Think about this for a second. You cannot lose belly fat while in a caloric surplus. Knowing this, what do you think about the previous section? There is no way that you can physically combat 2,000 extra calories per day with exercise. It is just not going to happen.
That is why I will always advocate for knowing exactly what you are putting in your body. You can use an app like MyFitnessPal to track what you are consuming. You can even track every beer!
And yes, it is possible to lose weight even as a drinker. The key here is to make up for it in other areas. If you are going to have 6 beers tonight, you are going to want to restrict your calories throughout the day and make sure that you don’t binge on food while drinking.

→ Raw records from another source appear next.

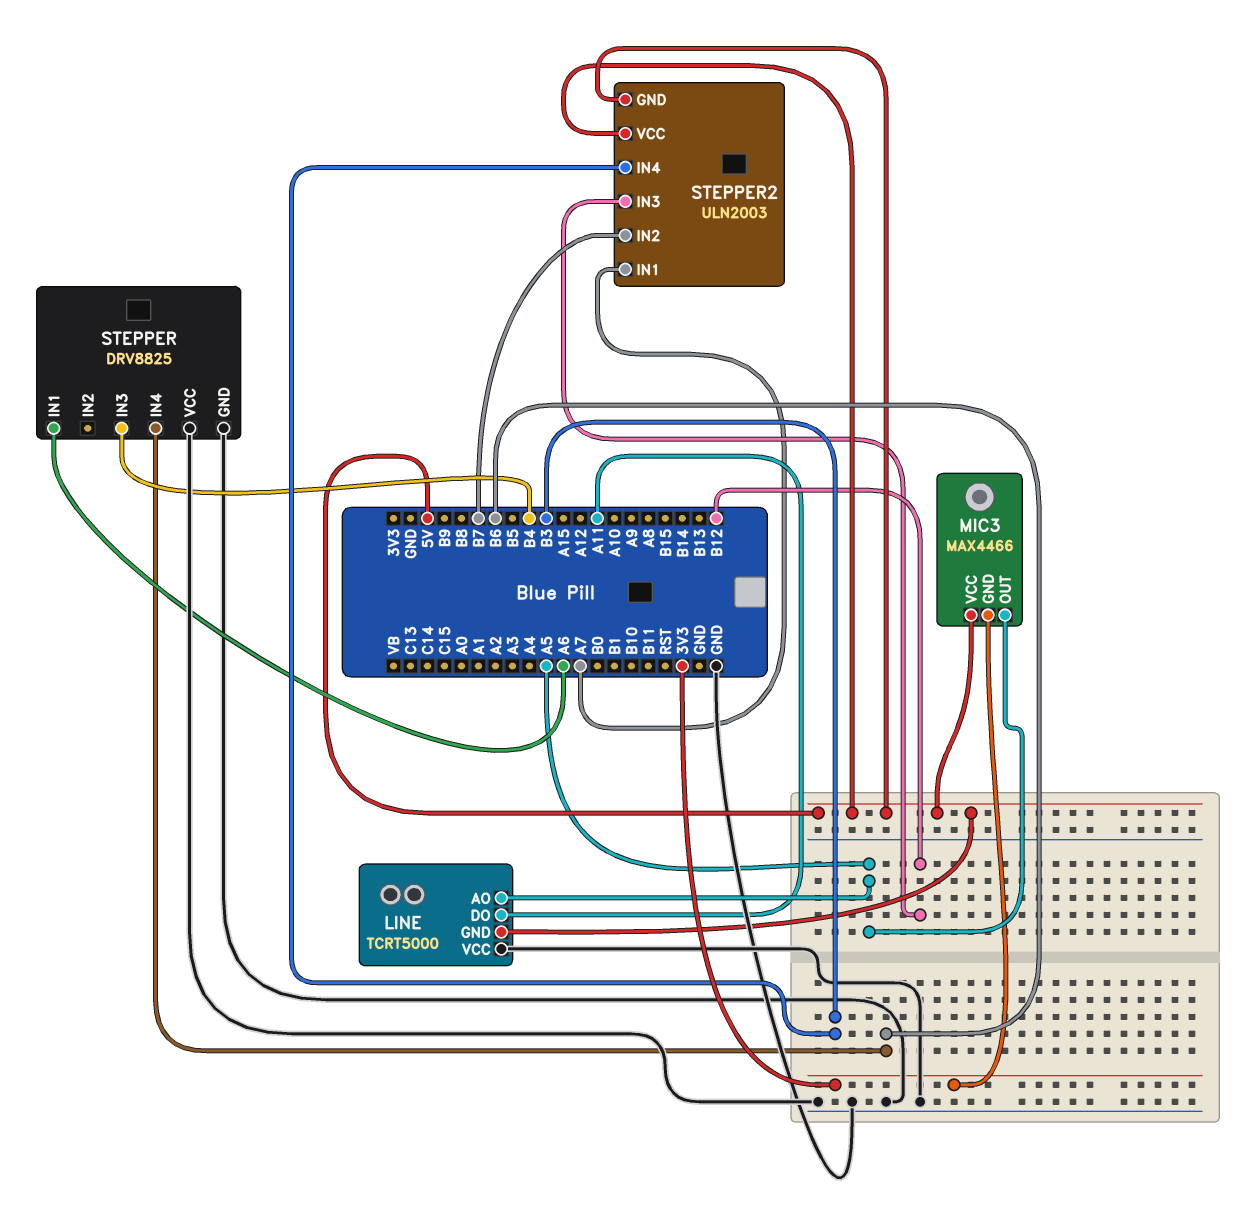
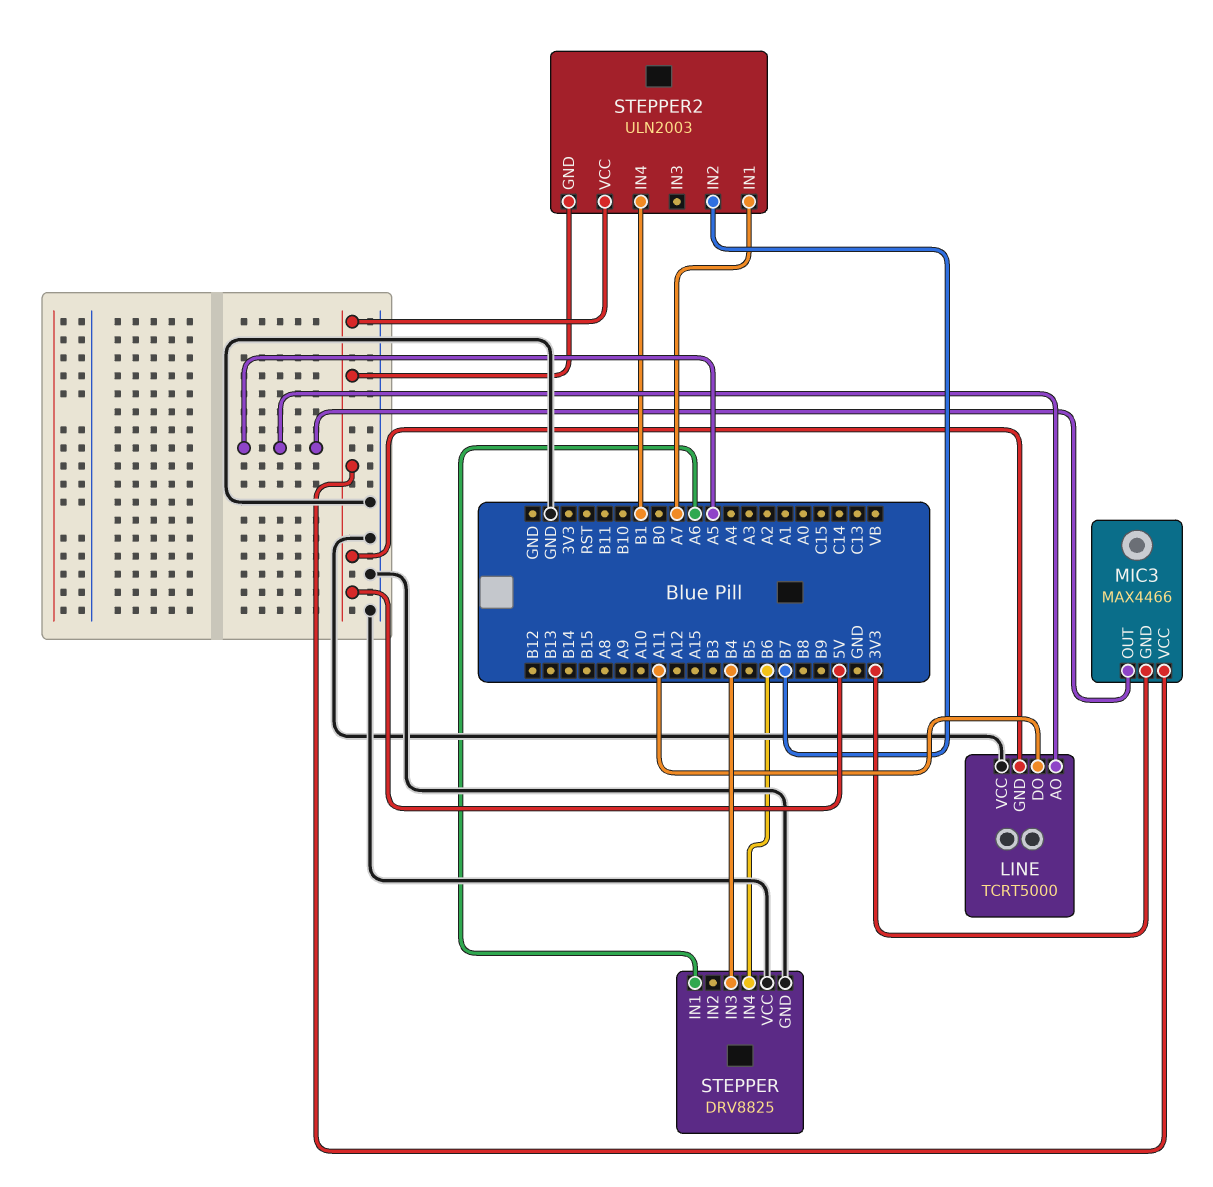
STEPPER2 pin IN3: B12 -> none
STEPPER2 pin IN4: B3 -> B1

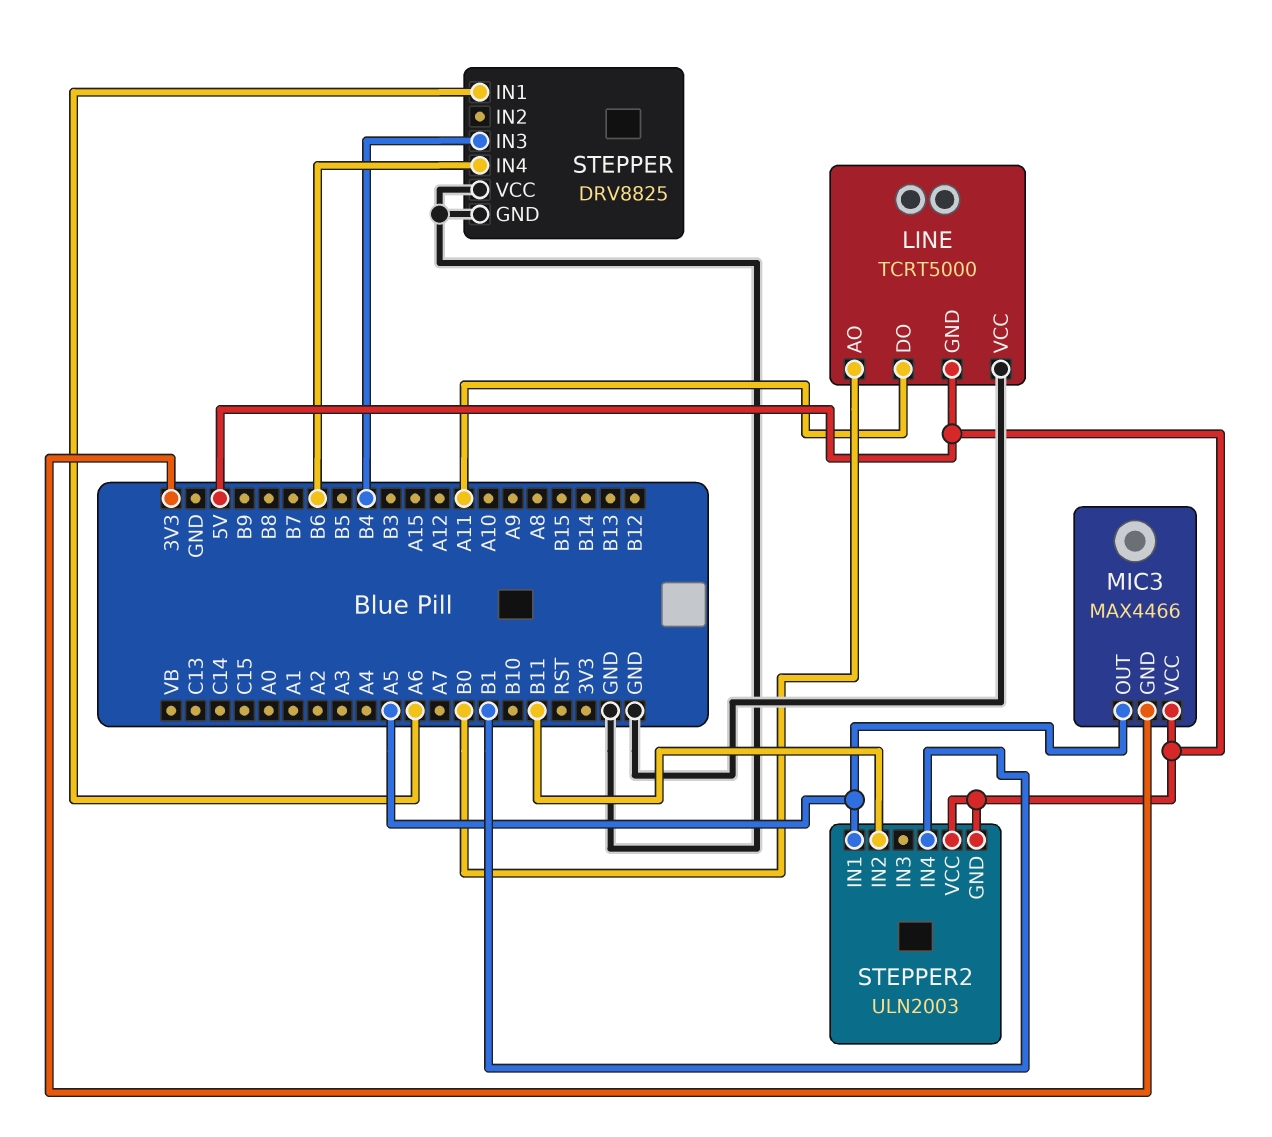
LINE pin AO: A5 -> B0
STEPPER2 pin IN1: A7 -> A5
STEPPER2 pin IN2: B7 -> B11

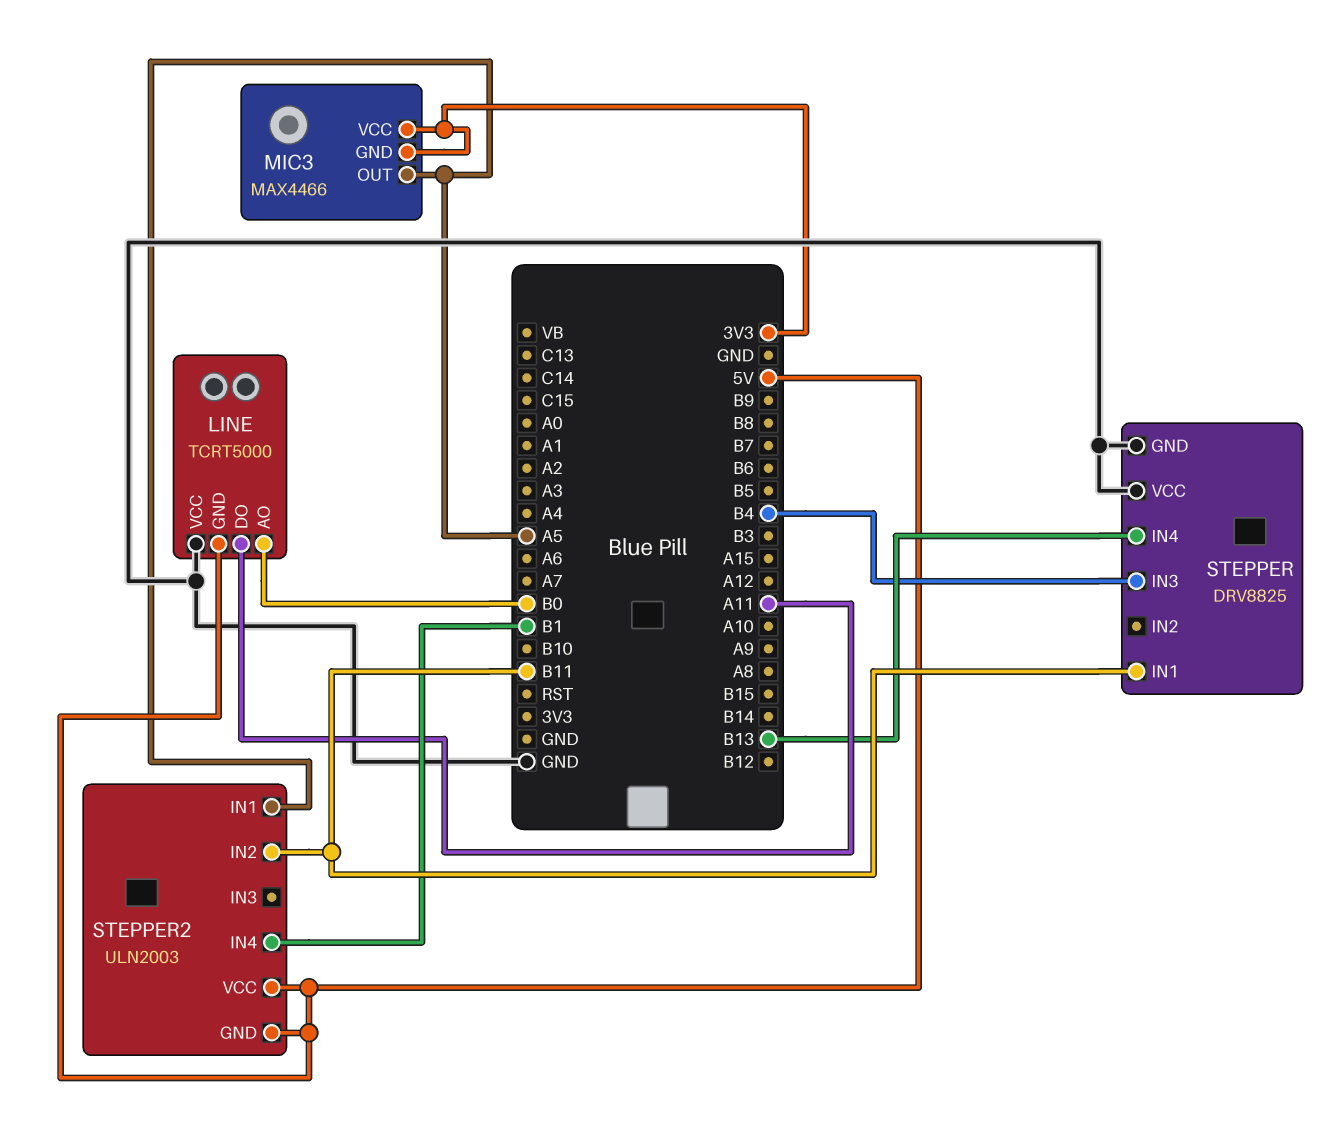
MIC3 pin VCC: 5V -> 3V3
STEPPER pin IN1: A6 -> B11
STEPPER pin IN4: B6 -> B13

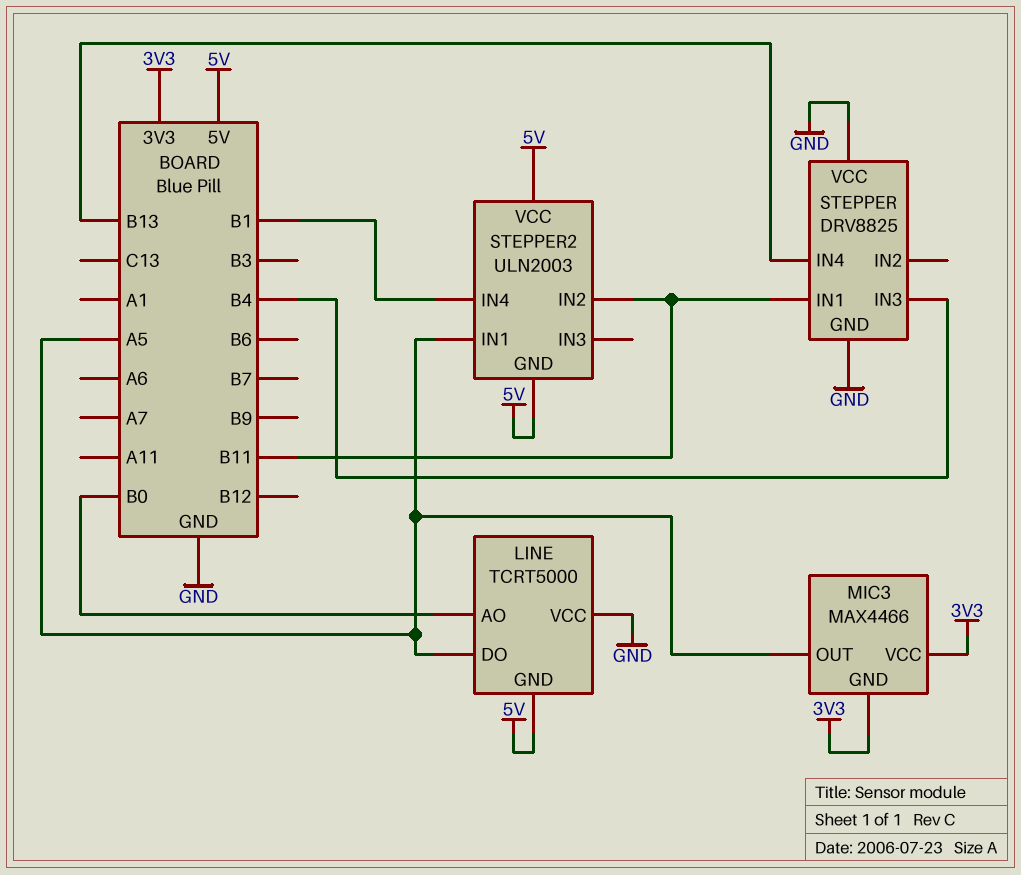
LINE pin DO: A11 -> A5

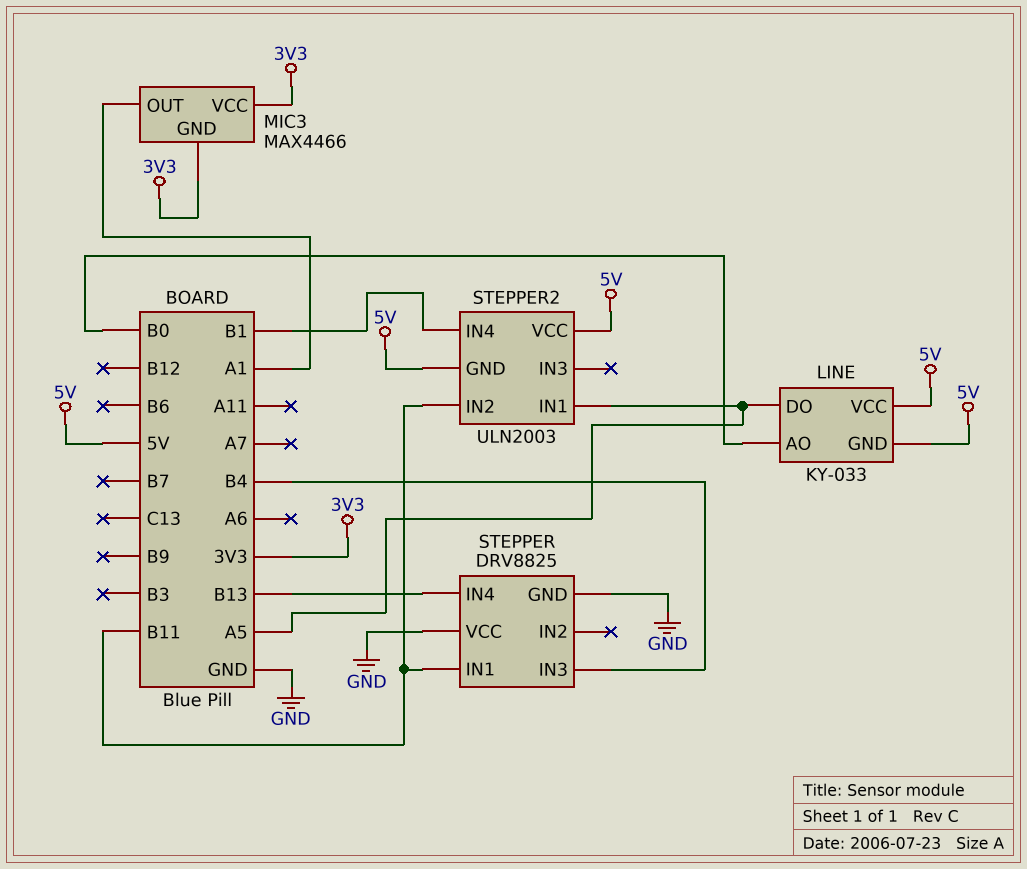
LINE: TCRT5000 -> KY-033
LINE pin VCC: GND -> 5V
MIC3 pin OUT: A5 -> A1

For example, if I knew I was going to drink 6 beers tonight and my maintenance calorie number is 2,500, I would make sure that I only consumed a maximum of 1,600 calories throughout the day.
How to avoid getting a beer belly
You now know how people get beer bellies, but how can you personally avoid getting one. The answer is simple. Don’t drink in excess, workout regularly, and restrict calories if necessary.
But how many people are willing to follow that formula? It is true that 73.6% of our population is overweight. So that tells you right now that many people would rather have a beer belly than be in shape.
If you are in the small percentage of people that are willing to do what it takes to avoid getting a beer belly, here is what you can do.
First of all, if you are already overweight, you can start by eating at a caloric deficit and working out 3-4 days per week. Our app can guide you through great workout routines.
If you are underweight, you should probably eat at a caloric surplus and workout regularly until you hit your ideal weight. Then it is time to level out at maintenance.
It is actually really simple to understand, yet not many people are willing to put in the work to make it happen. Remember, getting a beer belly takes years of being in a caloric surplus and neglecting your body.
As long as you workout regularly and know how many calories you are eating, you are not going to have any issues keeping the fat at bay.
One more thing I would like to mention. Every person has a different number of what is considered a caloric surplus. This is why I encourage everyone to learn how to calculate their maintenance calorie number.
Once you have this number, you will know exactly how much you need to eat to lose weight, gain weight, or stay at maintenance.
Main Point: Why do people get beer bellies?
By now, you understand the answer to our question. Why do people get beer bellies? It comes from years of neglect and overeating. And yes, when I say overeating, alcohol counts in your overall calorie intake.
When you eat at a caloric surplus for so long, your body has to store those extra calories somewhere. It either gets turned into fat or muscle. If you are working out the whole time, you will be building muscle.
But, depending on how far over your maintenance calories you are, you might also be gaining fat. The sweet spot to building more muscle than fat is by eating 500 calories per day over your maintenance calorie number.
If you are the type of person who eats 2,000 calories per day over your maintenance, it doesn’t matter what you do to try and combat that, it’s not going to work. Your body is going to re-assign that extra 1,500 calories and turn it into fat.
Don’t be delusional and think that there is no way this can happen to you. Be vigilant and know what you are putting into your body.